-- STORED DATA --
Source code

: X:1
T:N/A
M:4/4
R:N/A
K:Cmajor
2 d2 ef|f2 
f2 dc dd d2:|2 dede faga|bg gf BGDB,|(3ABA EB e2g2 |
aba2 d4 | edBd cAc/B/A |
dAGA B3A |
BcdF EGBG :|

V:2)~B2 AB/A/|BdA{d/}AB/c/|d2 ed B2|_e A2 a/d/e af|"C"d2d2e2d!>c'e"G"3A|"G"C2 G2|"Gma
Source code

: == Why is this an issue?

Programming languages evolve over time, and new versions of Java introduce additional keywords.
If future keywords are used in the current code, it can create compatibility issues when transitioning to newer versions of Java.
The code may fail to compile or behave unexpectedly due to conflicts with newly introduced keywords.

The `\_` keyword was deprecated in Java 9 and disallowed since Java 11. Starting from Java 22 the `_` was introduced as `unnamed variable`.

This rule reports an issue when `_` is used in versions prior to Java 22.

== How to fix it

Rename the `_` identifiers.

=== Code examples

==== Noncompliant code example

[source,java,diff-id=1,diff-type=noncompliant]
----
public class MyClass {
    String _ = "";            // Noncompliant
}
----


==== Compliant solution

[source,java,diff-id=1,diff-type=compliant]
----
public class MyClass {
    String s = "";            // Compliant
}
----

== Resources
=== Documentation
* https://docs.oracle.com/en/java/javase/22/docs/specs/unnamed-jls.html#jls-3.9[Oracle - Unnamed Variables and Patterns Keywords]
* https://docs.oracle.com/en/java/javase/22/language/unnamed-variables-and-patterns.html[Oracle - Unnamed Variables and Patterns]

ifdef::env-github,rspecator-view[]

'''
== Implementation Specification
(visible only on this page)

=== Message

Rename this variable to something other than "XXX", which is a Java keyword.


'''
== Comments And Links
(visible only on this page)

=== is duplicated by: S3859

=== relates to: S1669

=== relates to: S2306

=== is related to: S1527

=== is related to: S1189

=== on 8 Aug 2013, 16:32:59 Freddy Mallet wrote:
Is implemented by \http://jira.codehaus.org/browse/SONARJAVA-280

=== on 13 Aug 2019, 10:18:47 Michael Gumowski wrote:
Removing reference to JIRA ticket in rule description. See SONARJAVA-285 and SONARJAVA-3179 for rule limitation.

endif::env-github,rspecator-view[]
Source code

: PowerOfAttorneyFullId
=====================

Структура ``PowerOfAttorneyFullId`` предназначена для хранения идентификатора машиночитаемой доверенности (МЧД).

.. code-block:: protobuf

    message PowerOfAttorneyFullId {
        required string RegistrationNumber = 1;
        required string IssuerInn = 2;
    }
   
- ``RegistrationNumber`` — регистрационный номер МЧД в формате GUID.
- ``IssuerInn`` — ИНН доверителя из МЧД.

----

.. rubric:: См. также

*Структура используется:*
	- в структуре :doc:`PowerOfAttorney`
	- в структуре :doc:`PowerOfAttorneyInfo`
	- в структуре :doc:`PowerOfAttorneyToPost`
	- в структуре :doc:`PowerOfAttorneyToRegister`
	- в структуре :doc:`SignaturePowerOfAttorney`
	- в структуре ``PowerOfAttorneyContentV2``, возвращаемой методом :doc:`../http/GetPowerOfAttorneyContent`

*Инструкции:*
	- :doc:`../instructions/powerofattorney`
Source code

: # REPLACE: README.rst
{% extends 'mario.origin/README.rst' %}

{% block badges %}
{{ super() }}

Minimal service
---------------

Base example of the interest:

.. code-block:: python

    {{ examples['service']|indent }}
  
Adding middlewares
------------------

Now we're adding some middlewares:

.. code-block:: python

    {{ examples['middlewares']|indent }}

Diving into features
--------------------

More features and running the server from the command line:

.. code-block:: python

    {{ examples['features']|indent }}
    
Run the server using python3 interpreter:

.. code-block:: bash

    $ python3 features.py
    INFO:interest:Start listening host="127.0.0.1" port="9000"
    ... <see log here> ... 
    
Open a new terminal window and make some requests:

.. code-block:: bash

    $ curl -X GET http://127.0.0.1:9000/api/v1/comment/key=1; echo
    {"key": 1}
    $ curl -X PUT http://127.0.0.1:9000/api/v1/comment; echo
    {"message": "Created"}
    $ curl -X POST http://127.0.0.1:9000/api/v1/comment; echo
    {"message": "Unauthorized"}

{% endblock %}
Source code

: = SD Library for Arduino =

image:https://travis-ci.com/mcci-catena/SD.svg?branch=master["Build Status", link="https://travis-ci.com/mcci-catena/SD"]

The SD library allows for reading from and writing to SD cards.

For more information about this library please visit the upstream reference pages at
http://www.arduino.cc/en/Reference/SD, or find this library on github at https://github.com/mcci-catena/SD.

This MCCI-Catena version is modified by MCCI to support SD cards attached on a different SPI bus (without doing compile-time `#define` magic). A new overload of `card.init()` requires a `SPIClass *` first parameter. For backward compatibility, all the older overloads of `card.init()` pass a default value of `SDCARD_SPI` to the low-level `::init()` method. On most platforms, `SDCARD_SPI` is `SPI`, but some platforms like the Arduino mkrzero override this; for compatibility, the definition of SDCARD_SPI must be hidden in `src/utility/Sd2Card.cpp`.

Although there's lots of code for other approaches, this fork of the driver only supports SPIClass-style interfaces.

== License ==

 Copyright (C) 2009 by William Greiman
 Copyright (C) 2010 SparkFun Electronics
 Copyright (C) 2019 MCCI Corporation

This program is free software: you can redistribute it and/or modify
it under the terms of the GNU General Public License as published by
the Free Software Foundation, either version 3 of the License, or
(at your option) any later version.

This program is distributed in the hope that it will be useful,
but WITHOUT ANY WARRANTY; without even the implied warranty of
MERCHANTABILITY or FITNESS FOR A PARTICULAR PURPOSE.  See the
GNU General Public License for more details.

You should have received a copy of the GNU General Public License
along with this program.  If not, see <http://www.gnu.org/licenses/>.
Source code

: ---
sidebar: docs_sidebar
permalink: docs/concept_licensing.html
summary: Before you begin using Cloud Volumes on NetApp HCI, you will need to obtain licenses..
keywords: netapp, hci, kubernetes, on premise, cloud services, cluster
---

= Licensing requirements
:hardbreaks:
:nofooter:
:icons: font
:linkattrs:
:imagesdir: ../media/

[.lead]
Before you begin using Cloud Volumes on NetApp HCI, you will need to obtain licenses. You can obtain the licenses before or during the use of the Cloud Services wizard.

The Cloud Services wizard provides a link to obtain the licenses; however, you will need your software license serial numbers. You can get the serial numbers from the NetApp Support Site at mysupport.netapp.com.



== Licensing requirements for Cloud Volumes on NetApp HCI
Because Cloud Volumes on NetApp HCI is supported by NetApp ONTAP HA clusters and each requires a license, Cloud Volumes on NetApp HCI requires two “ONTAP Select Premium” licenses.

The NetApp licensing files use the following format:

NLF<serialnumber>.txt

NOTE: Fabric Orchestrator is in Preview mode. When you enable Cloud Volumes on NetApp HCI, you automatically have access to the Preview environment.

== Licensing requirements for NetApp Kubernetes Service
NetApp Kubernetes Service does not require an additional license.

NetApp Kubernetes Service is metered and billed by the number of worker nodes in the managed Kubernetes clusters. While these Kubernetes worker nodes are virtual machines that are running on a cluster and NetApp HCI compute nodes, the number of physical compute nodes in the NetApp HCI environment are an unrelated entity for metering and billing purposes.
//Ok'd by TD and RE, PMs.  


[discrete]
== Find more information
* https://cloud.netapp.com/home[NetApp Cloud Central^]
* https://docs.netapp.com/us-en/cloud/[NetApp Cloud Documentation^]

-- TASK TO COMPLETE --
From the material above, copy exactly the lines between the line holding "required string RegistrationNumber" and the line holding "The SD library", inclusive, and only those.

-- YOUR SOLUTION --
        required string RegistrationNumber = 1;
        required string IssuerInn = 2;
    }
   
- ``RegistrationNumber`` — регистрационный номер МЧД в формате GUID.
- ``IssuerInn`` — ИНН доверителя из МЧД.

----

.. rubric:: См. также

*Структура используется:*
	- в структуре :doc:`PowerOfAttorney`
	- в структуре :doc:`PowerOfAttorneyInfo`
	- в структуре :doc:`PowerOfAttorneyToPost`
	- в структуре :doc:`PowerOfAttorneyToRegister`
	- в структуре :doc:`SignaturePowerOfAttorney`
	- в структуре ``PowerOfAttorneyContentV2``, возвращаемой методом :doc:`../http/GetPowerOfAttorneyContent`

*Инструкции:*
	- :doc:`../instructions/powerofattorney`
Source code

: # REPLACE: README.rst
{% extends 'mario.origin/README.rst' %}

{% block badges %}
{{ super() }}

Minimal service
---------------

Base example of the interest:

.. code-block:: python

    {{ examples['service']|indent }}
  
Adding middlewares
------------------

Now we're adding some middlewares:

.. code-block:: python

    {{ examples['middlewares']|indent }}

Diving into features
--------------------

More features and running the server from the command line:

.. code-block:: python

    {{ examples['features']|indent }}
    
Run the server using python3 interpreter:

.. code-block:: bash

    $ python3 features.py
    INFO:interest:Start listening host="127.0.0.1" port="9000"
    ... <see log here> ... 
    
Open a new terminal window and make some requests:

.. code-block:: bash

    $ curl -X GET http://127.0.0.1:9000/api/v1/comment/key=1; echo
    {"key": 1}
    $ curl -X PUT http://127.0.0.1:9000/api/v1/comment; echo
    {"message": "Created"}
    $ curl -X POST http://127.0.0.1:9000/api/v1/comment; echo
    {"message": "Unauthorized"}

{% endblock %}
Source code

: = SD Library for Arduino =

image:https://travis-ci.com/mcci-catena/SD.svg?branch=master["Build Status", link="https://travis-ci.com/mcci-catena/SD"]

The SD library allows for reading from and writing to SD cards.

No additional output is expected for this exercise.